Just a few months after the University of Toronto hosted frothing Jew-hater Ken O’Keefe, the Commons – a “movement building space” in Brooklyn – was the setting for a 9/11 conspiracy presentation by Chris Bollyn:
At a trendy community space in Brooklyn, a controversial 9/11 conspiracy theorist spoke Wednesday to a group of around two dozen listeners about the “Zionist war agenda” that he says was behind the attack 15 years ago that killed 3,000.
The crowd filed past a sleek bar serving drinks, some carrying Palestinian flags and flyers that read, “9-11: Do You Believe? Or Do You Question?” Some said they had come to the author Christopher Bollyn for answers.
“The Zionist war agenda waged by the U.S. was the primary reason for 9/11,” Bollyn told the crowd at the Brooklyn Commons, a “movement building space” in the gentrifying Boerum Hill neighborhood. Bollyn led the audience through a plodding, footnoted slide show which lasted more than two hours.
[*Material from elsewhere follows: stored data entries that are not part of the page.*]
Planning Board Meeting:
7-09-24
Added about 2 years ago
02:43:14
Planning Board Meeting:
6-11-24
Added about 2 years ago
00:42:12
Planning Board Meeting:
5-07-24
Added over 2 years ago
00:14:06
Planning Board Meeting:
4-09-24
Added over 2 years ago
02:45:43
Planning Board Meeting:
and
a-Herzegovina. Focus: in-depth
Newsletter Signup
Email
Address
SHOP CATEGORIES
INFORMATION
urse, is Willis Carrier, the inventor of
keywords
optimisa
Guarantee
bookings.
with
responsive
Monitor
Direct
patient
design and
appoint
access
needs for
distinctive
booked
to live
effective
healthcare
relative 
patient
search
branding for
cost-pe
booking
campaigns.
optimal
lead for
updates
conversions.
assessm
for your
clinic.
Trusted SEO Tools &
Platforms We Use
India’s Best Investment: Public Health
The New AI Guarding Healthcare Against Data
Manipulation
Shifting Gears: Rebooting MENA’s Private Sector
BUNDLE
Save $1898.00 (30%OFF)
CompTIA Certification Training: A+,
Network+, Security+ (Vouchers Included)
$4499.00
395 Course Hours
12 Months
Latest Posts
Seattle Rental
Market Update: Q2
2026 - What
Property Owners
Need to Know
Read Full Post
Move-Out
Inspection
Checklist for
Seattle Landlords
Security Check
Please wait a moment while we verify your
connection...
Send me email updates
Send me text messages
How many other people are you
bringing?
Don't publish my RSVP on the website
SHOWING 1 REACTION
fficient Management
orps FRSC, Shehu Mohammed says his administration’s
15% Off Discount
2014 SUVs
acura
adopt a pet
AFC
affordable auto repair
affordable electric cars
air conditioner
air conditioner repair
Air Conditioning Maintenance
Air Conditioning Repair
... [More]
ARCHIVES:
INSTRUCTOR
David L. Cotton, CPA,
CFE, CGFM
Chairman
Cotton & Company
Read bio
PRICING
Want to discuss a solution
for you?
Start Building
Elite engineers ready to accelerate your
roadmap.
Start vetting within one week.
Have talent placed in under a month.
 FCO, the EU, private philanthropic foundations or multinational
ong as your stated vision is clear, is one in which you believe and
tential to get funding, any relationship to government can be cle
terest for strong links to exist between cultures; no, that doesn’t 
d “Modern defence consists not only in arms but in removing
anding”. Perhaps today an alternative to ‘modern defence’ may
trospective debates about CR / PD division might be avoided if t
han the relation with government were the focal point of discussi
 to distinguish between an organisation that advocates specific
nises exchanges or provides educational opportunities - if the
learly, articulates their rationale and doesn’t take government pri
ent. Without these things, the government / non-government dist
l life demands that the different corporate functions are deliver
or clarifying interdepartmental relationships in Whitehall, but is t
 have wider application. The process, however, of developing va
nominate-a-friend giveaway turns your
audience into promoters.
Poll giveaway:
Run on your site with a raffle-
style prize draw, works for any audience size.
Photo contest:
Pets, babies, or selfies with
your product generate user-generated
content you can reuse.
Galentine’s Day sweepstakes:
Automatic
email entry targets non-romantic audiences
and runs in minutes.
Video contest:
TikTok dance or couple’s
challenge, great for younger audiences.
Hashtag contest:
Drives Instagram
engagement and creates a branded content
Inside, Bollyn made his way through his talk, showing what he believes are patterns showing that Israelis and Zionist Jews have been key people at every point in the 9/11 story.
“When you look at the 9/11 crime, the creation and promotion of the war on terror and the cover up — the key people are Zionist or Israelis,” he said earlier. “Why are these high-level American Zionist and Israelis covering up the crime?”
To be clear, Chris Bollyn isn’t just a conspiracy theorist or even just a Holocaust revisionist. He’s an actual neo-Nazi:
Bollyn has also written numerous other articles on his website that accuse Jews of controlling the media and government. Bollyn has attended Holocaust denial conferences in the U.S. and one in Russia in 2002. He is a former writer for the anti-Semitic conspiracy-oriented newspaper American Free Press and its predecessor, The Spotlight, both published by anti-Semite and Holocaust denier Willis Carto. American Free Press fired Bollyn in 2006, after accusing him of submitting false stories and of disloyalty to the paper.
Chris Bollyn was too crazy for Willis Carto, but he’s acceptable for the Brooklyn Commons. Several progressive activists protested his appearance, but the founder doesn’t see what the big deal is all about:
Jews for Racial and Economic Justice, Jewish Voice for Peace and IfNotNow each issued individual statements calling on the Commons to pull the speaker. But Melissa Ennen, who founded the space in 2010, stuck by the decision to host Bollyn, saying the Commons was never meant to be a “cozy space” only for progressives.
Let’s see the Young Republicans try to book space at the Commons, then. Mind you, in 2016, Bollyn might have received a warm reception from them, too.